According to a lawsuit filed on Thursday by United States law firm Brundidge & Stanger in the U.S. District Court in Delaware, Veritaseum alleges that Coinbase infringed on its cryptocurrency payment transfer technology patent, known as the “566 Patent.”
Veritaseum said the patent revolves around “novel devices, systems and methods,” which enable parties to “enforce value transfer agreements” with “little or no trust” in each other, alleging Coinbase used this for many of its blockchain infrastructure services:
“Defendant’s infringing activities include but are not limited to its website […] Coinbase Android mobile wallet […] iOS mobile wallet […] its Coinbase Cloud, Coinbase Commerce APIs, Query and Transact, Participate, Delegate and Validator software, Coinbase Pay, Coinbase Wallet and Coinbase Operated Public Validators.”

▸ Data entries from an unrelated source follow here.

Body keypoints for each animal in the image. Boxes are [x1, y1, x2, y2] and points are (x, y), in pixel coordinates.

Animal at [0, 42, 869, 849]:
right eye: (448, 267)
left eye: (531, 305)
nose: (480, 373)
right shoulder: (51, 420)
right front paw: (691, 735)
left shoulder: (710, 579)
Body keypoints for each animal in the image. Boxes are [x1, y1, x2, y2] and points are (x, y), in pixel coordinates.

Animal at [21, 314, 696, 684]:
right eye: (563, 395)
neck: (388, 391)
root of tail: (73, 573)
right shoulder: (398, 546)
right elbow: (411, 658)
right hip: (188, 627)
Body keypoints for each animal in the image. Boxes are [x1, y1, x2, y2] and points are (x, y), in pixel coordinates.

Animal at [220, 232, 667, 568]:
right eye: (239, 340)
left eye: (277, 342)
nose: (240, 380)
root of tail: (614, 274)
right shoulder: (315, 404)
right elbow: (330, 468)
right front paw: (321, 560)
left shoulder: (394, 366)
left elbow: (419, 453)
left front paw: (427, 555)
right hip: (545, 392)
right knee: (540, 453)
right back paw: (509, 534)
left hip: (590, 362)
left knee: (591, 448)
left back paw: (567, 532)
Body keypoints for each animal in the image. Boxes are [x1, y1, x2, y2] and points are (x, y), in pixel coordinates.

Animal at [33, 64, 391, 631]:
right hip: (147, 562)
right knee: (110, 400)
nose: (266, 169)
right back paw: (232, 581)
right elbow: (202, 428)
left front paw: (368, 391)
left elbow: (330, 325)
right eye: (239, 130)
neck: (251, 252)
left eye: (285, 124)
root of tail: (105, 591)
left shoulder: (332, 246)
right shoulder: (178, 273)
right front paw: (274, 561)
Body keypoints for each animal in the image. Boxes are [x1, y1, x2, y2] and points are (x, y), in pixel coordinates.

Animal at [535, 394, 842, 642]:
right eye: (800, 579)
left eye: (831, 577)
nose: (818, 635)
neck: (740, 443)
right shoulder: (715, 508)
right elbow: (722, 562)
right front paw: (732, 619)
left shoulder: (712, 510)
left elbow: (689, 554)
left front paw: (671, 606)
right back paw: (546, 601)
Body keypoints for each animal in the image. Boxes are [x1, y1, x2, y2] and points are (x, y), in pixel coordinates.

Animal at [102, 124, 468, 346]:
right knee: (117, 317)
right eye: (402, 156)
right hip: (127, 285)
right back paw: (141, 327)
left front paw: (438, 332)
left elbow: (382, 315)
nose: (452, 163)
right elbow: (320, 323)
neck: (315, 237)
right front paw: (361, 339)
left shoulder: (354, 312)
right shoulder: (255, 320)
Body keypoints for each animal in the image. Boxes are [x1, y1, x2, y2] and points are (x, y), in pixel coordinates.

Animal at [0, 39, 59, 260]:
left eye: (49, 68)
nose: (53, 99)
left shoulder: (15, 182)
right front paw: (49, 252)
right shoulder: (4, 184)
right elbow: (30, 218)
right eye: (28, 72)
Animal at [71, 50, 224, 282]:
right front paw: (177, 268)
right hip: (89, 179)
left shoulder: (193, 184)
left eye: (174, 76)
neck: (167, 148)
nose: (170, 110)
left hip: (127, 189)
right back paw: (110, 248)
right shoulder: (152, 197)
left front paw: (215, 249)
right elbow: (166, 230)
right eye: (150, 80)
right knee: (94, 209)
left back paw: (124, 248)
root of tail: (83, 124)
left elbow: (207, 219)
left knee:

The law firm also explained that the patent is applicable with proof-of-stake (PoS) and proof-of-work (PoW) blockchains, which could enable the transfer of cryptocurrency payments, trading and staking services on chains supported by those consensus mechanisms.
Furthering my many warnings of the risks of poor due diligence, our suit includes infringement of patent claims that cover PoS & PoW Ethereum, transfer of NFTs & Bitcoin. This was public info since 2015, I’ve been tweeting publicly for almost a year. It should surprise no one! https://t.co/MjuJSvYBrc
— Reggie Middleton DeFi Patent US11196566, JP6813477 (@ReggieMiddleton) September 22, 2022
Veritaseum justified the $350 million figure by arguing that Coinbase had “gained substantial profits by virtue of its infringement” and that Veritaseum Capital “sustained damages as a direct and proximate result.”
The attorneys also noted that Veritaseum had previously sent a letter to Coinbase in July warning it of its alleged infringement, adding:
“Defendant had prior knowledge, should have known, or at least been willfully blind of the ‘566 Patent. Defendant has been on notice of the ‘566 Patent at least as early as July 3, 2022, if not earlier from other sources or parties.”
In July, Vertiaseum’s “Coinbase: Forensic Analysis & Deep Dive” report suggested that there may be other “centralized and decentralized digital asset exchanges” that employ “unlicensed patented IP” from Veritaseum in addition to Coinbase.
According to the court document, Patent 566 was awarded to Vertiaseum founder Reginald ‘Reggie’ Middleton and co-inventor Mathew Bogosian by the U.S. Patent and Trademark Office on Dec. 7, 2021. However, Vertiaseum did not mention how long Coinbase had been allegedly using Patent 566 for.
Veritaseum Capital also requested a trial by jury in the Delaware-based court as its preferred means to resolve the dispute.
Cointelegraph reached out to Coinbase for comment but did not get an immediate response by the time of publication.